Bei Nennung dieses Namens bedeckte die Frau die Augen, und Mynheer warf seinem Sohne einen bedeutsamen Blick zu.

»Aber besser so!« fuhr Wilhelm unbeirrt fort. »Laßt ihn kommen, gut, so können wir miteinander abrechnen.«

»Was willst du tun, Wilhelm?« fragte der ängstliche van Kuiper. »Um Gottes willen, sieh dich vor, du hast schon schlimme Andeutungen über Sardal gemacht, ich war oft in Sorge, du könntest dir einmal den Mund verbrennen, und riet dir immer, freundlich gegen diesen Mann zu sein. Bedenke, Sardal ist ein mächtiger Fürst, die holländische Regierung bemüht sich um seine Gunst.«

»So?« klang es spöttisch zurück. »Warum führt denn Sardal seine Leute nicht gegen die Atchinesen in den Kampf?«

»Ich weiß nicht, was für Gründe ihn abhalten, es schon jetzt zu tun, aber er wird jedenfalls noch vorgehen, und dann haben die Atchinesen einen furchtbaren Feind. Die Regierung zählt auf ihn. Sardal ist treu wie Gold.«

»Treu wie Gold,« tönte es zurück. »Ein Verräter ist er, ein Heuchler, der nur vorläufig zusieht und sich dann auf die Seite dessen schlägt, dem der Sieg zuzufallen scheint.«

»Nimm dich in acht,« bat Mynheer, »die Diener hören es.«

»Mögen sie es hören; er selbst soll es zu hören bekommen. Ha, wie gut, daß dieser Schurke mir gerade jetzt in den Weg läuft!«

»Wilhelm,« jammerte die Mutter, »mache dich und uns nicht unglücklich, wir sind es ja so schon genug!«

Der junge Mann hatte sich beruhigt; er streichelte die Hand seiner Mutter und sagte:

»Seid unbesorgt, ich weiß, was ich tue! Habe ich bisher in Sardals Treue Argwohn gesetzt, so habe ich es doch gegen niemanden, als gegen euch laut werden lassen, da ich aber nun Beweise von seinem verbrecherischen Treiben habe, soll es alle Welt erfahren, und ich will mit meinem Kopfe für die Wahrheit einstehen. Laßt nur erst morgen abend kommen.«

»Nur keinen Skandal in unserem Hause,« flehte Mynheer, »denke an unsere Gäste.«

»Eben die brauche ich dazu.« Wilhelm sah nach der Uhr. »Es wird Zeit, daß wir uns fertigmachen.«

Er entfernte sich, und Mynheer van Kuiper und Gemahlin waren jetzt endlich gezwungen, ihre bequeme Lage aufzugeben und sich von den Chaiselongues zu erheben.

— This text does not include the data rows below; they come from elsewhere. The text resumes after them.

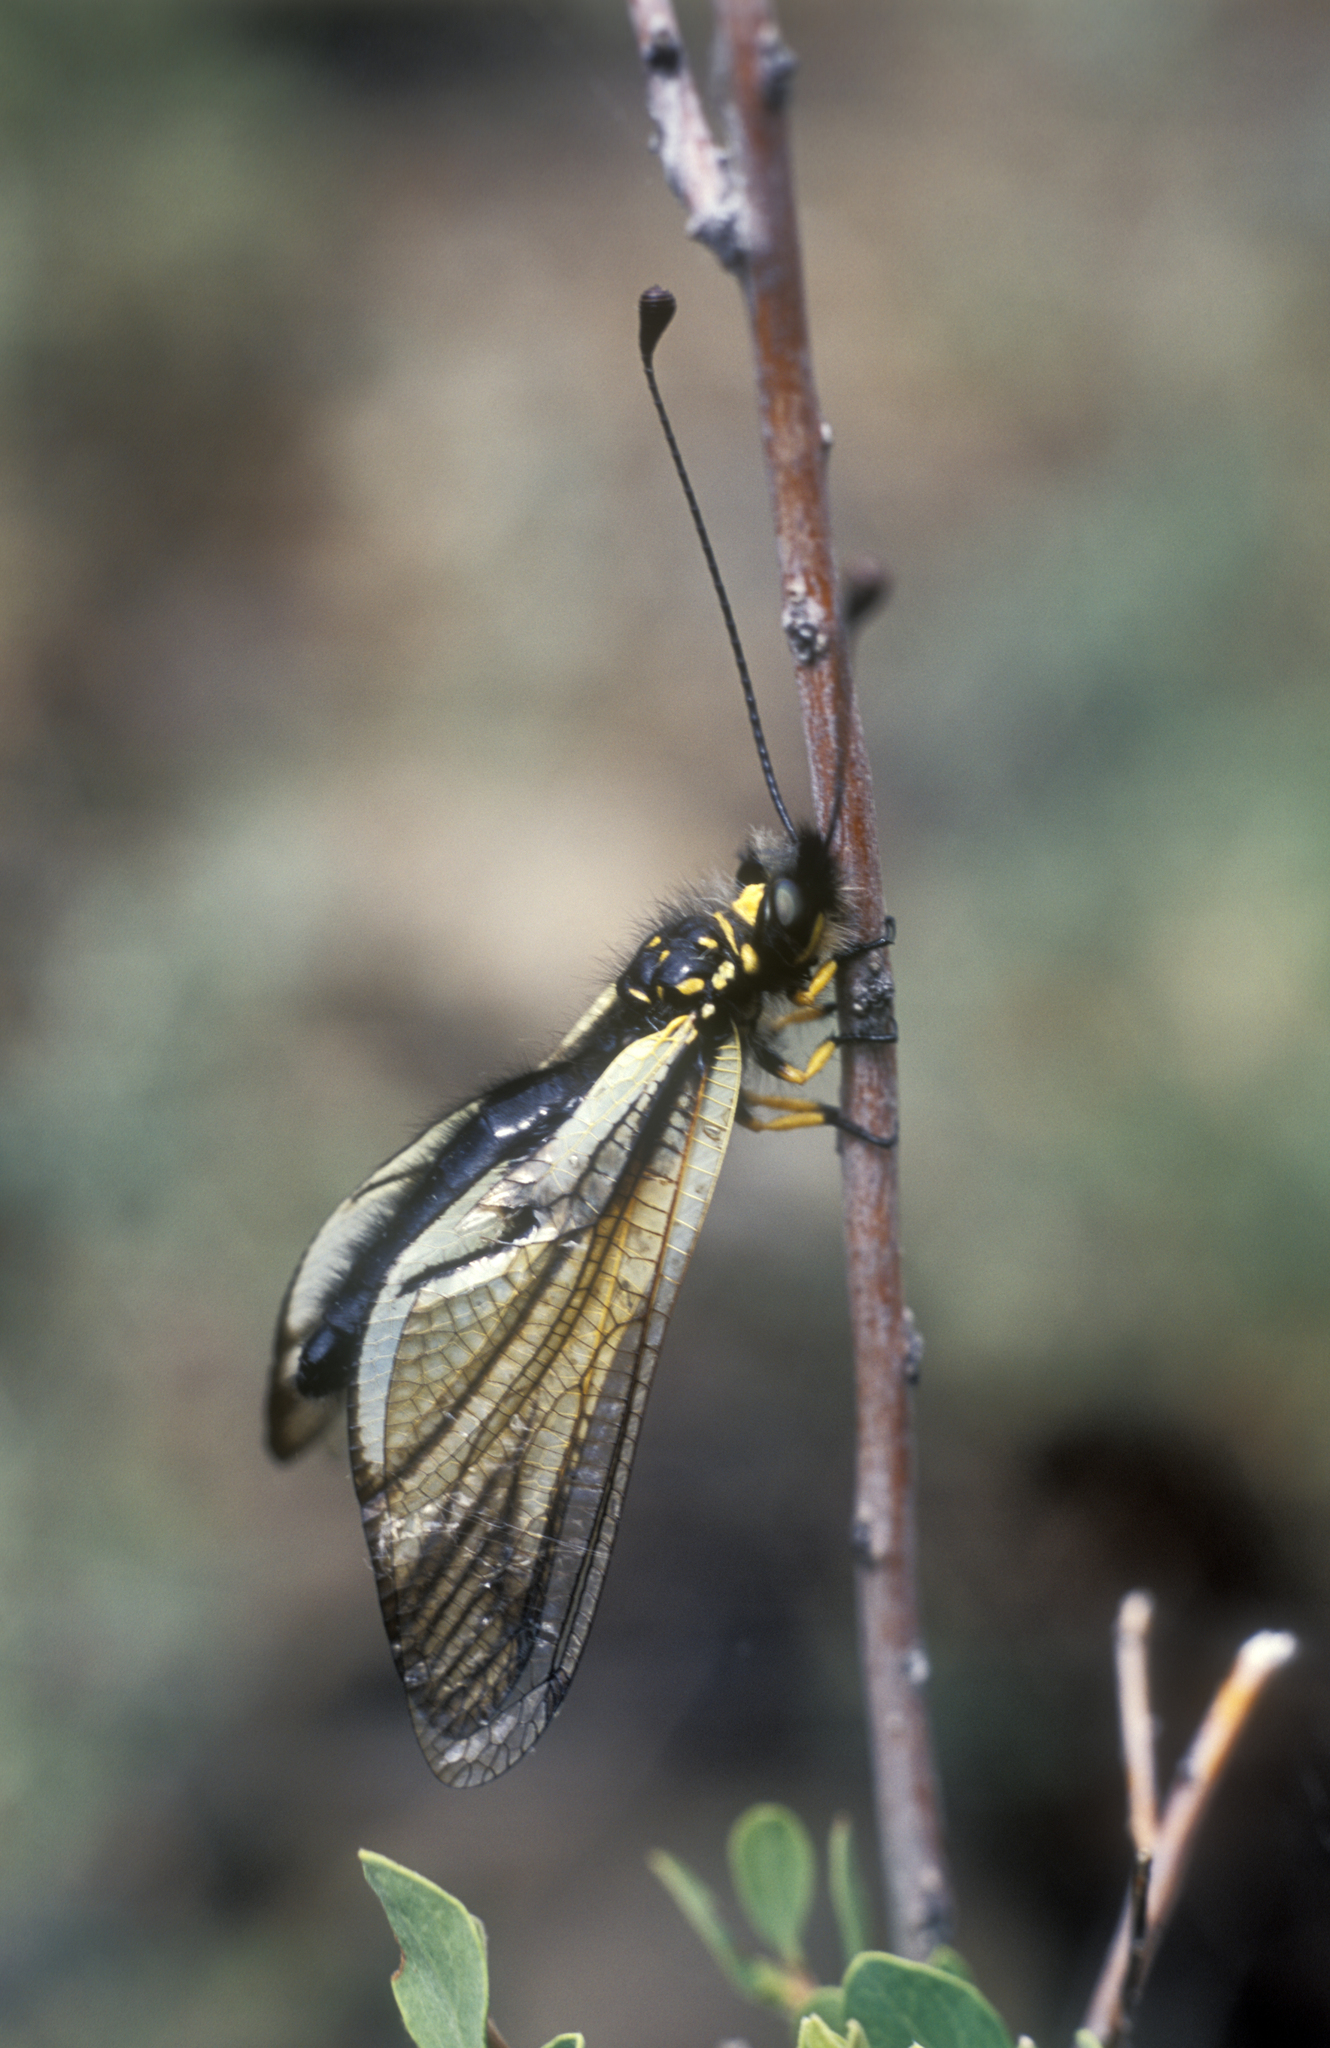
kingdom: Animalia
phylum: Arthropoda
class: Insecta
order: Neuroptera
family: Ascalaphidae
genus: Libelloides
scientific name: Libelloides sibiricus
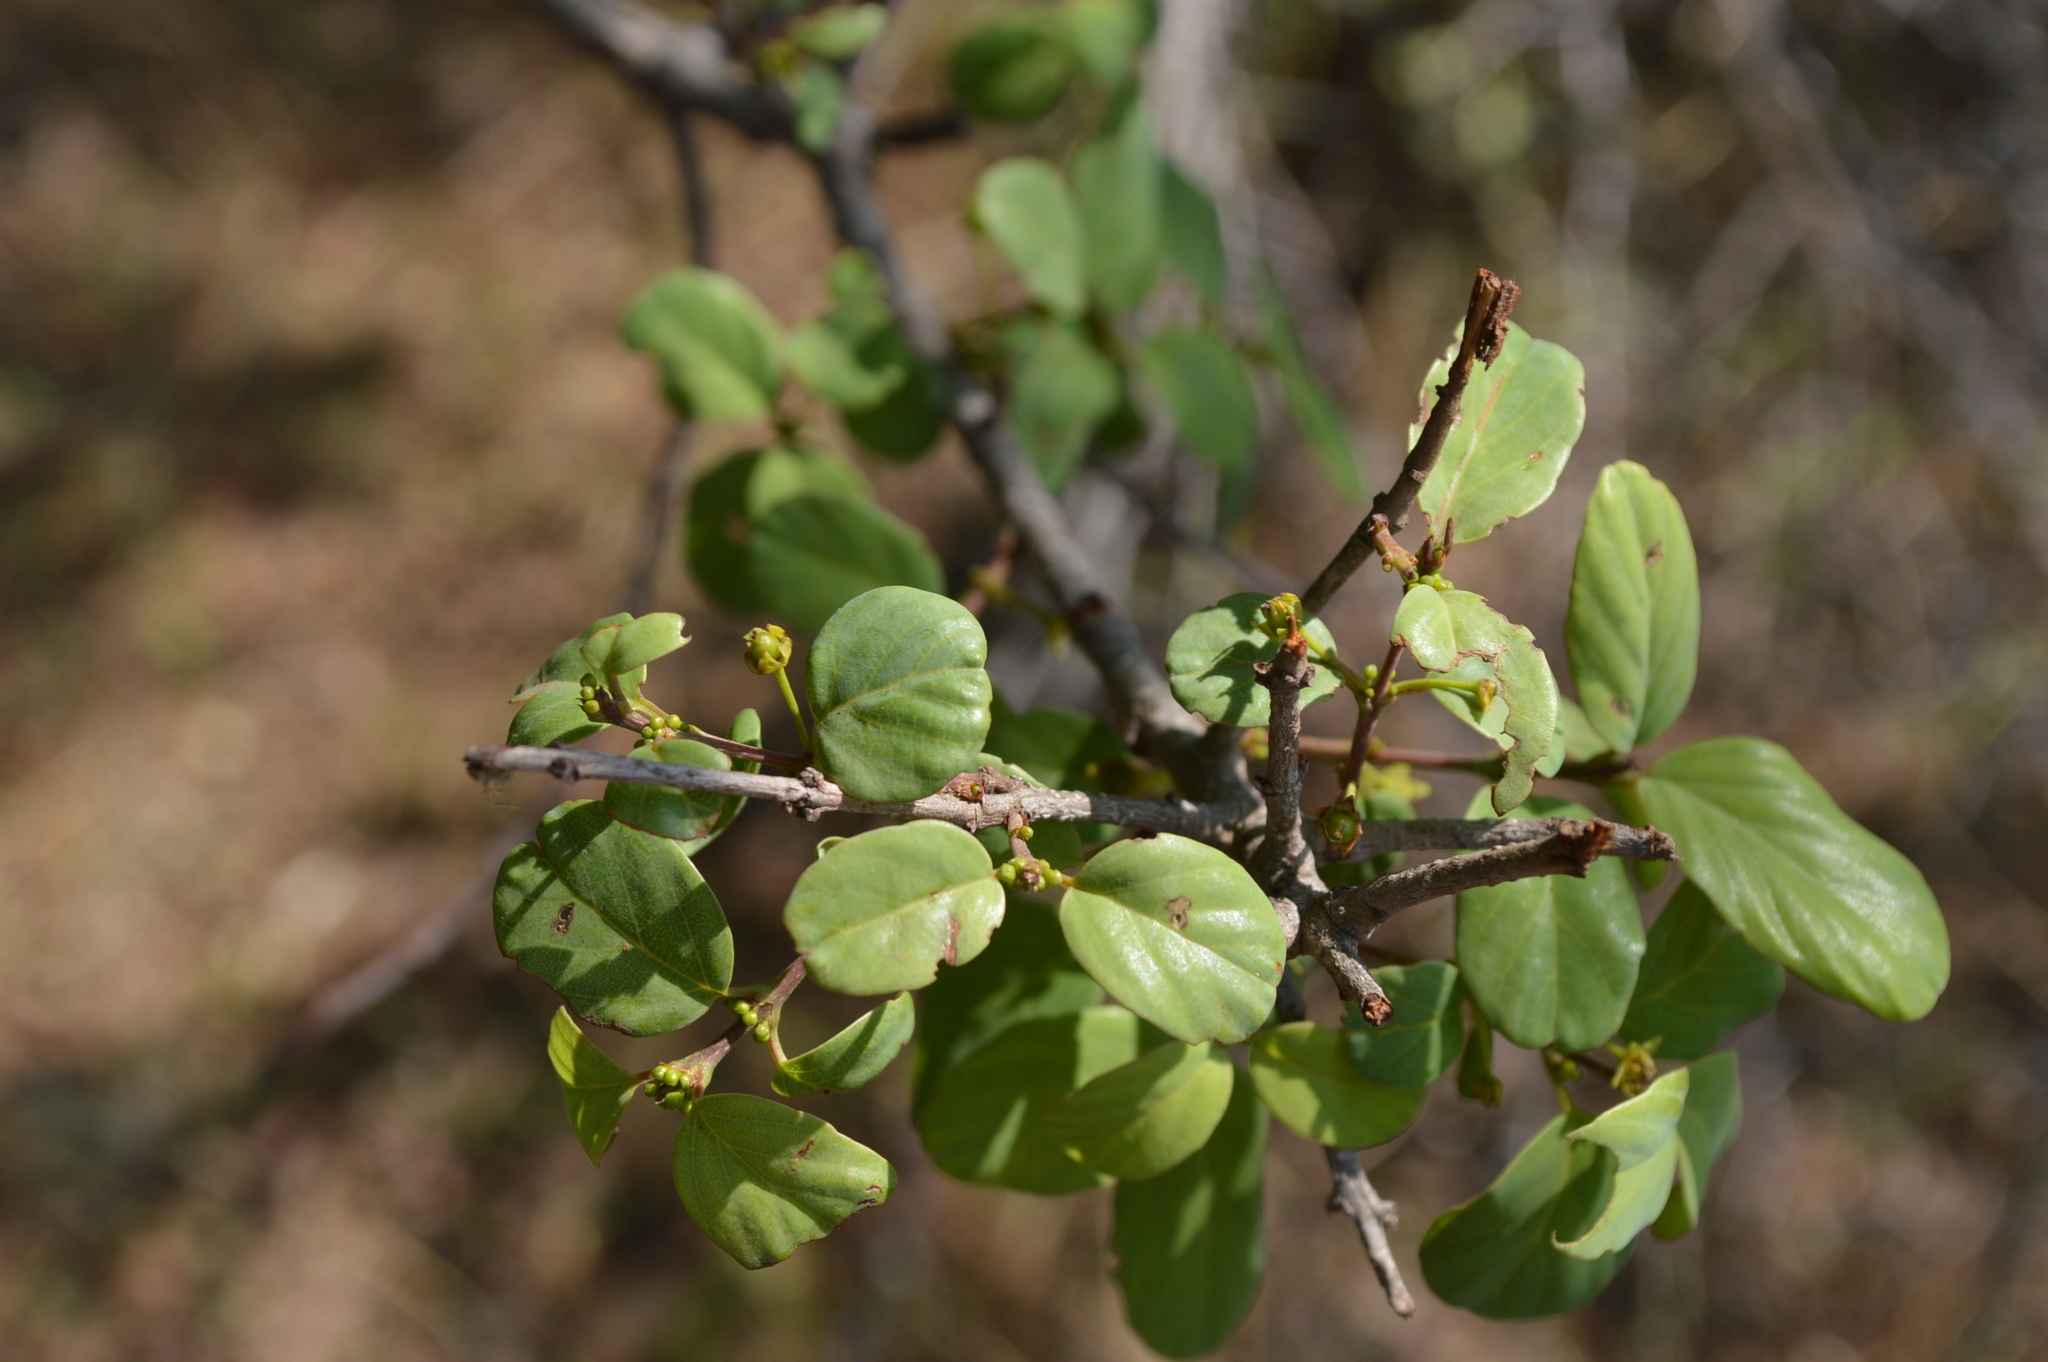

»Ein unglückliches Verhängnis,« sagte Mynheer, als er glücklich auf seinen Beinen stand. »Ich weiß nicht, was Wilhelm mit diesem Sardal vorhat. Wenn er nur wenigstens in Anwesenheit der Gäste keinen Skandal herbeiführt.«

»Das tut Wilhelm nicht,« erwiderte Fatja, »er hat das heiße Blut Javas in den Adern und läßt sich leicht zu heftigen Worten hinreißen, aber im Augenblick des Handelns hat er deinen kalten Kopf. Es freut mich aber doch, morgen abend jene Herren und Damen kennen zu lernen, von denen alle Welt spricht. Ihre Gesellschaft ist jedenfalls eine andere, als die gewöhnliche, wie auch heute abend eine zusammenkommt. Offengestanden, mir sind diese holländischen Gesellschaften schrecklich langweilig, bei denen die Männer rauchen und die Damen ihnen zusehen, ohne ein Wort zu sprechen.«

»Danke,« sagte Mynheer und führte seine Gemahlin aus der Veranda in die inneren Räumlichkeiten des Hauses.